I’ll liken it to the ‘Follow’ button. People like me -swear- that it never turns itself on and off ‘by itself’… whilst other swear it does -not-. The problem, I think, is that the whole ‘Follow’ thing was never made as user-friendly as it ought to have been FROM THE BEGINNING and now I guess SB is locked into a scheme that drives many of us nuts. I think the LZ is like that. In theory it’s a great idea, but it’s -just- annoying enough that I never use it… much preferring to stick with my old ‘child windows’. Cheers.

The whole history of this thing was based around Cubase not having an equivalent to Protools playlists.

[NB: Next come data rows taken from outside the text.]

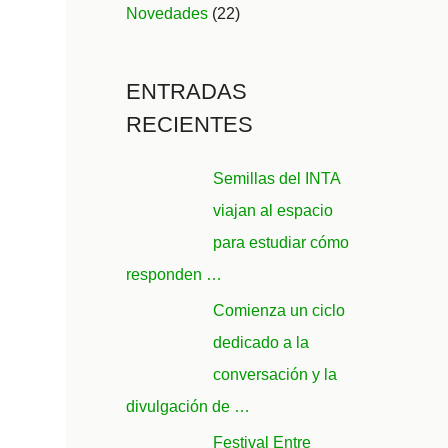
Novedades
(22)
ENTRADAS
RECIENTES
Semillas del INTA
viajan al espacio
para estudiar cómo
responden …
Comienza un ciclo
dedicado a la
conversación y la
divulgación de …
Festival Entre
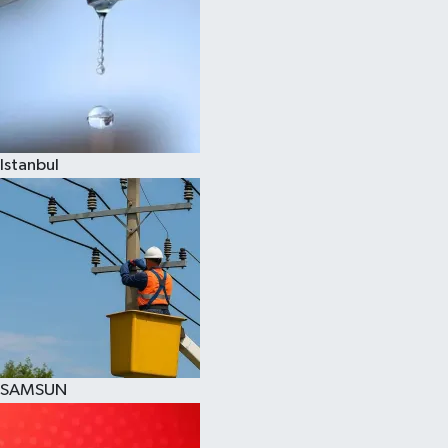
Istanbul
SAMSUN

The old workflow for stacking multitrack recordings people had to contend with in Cubase way back when was putting all your record tracks into a folder track and then duplicating the Foldered tracks for each take.

Or

Using Audio ‘Parts’

Most people I know, opted for the FolderTrack duplication when working with something that is live band recording, or drum takes… Because ‘Parts’ can only show and edit one track at a time which is only useful for solo-source editing like lead vocals.

The secondary function of ‘Parts’ is to have finished comps/edits/arrangements/beats in which you maybe don’t want to bounce the edits, and or, have event-muted variations at hand that you can duplicate/copy around the project and create ‘Shared Copies’.

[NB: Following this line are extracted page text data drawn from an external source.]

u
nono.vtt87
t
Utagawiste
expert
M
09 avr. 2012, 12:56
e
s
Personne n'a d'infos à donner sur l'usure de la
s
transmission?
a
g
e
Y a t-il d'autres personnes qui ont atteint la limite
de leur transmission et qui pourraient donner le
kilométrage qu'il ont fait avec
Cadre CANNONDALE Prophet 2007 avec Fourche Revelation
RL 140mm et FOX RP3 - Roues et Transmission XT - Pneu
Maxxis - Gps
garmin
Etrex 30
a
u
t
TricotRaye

This has now become the primary function of audio ‘Parts’ with the introduction of Track Lanes, which is the more logical and efficient way to work in conjunction with TrackVersions. There really wouldn’t be a reason to still be doing editing in parts, unless you’ve ‘Shared Copied’ a bunch of multi-take rough material/loops you need to edit… But honestly, even then, I’d probably break it out of the ‘Part’ and edit in TrackLanes and then re-shared-copy it to what it was before.

Do it how you want, but if you were working for me, you’d be doing your primary editing on TrackLanes. Completed edits of musical material that consists of multiple broken events (like a drum beat) or musical lead ins like fills that aren’t a full bar, would become parts.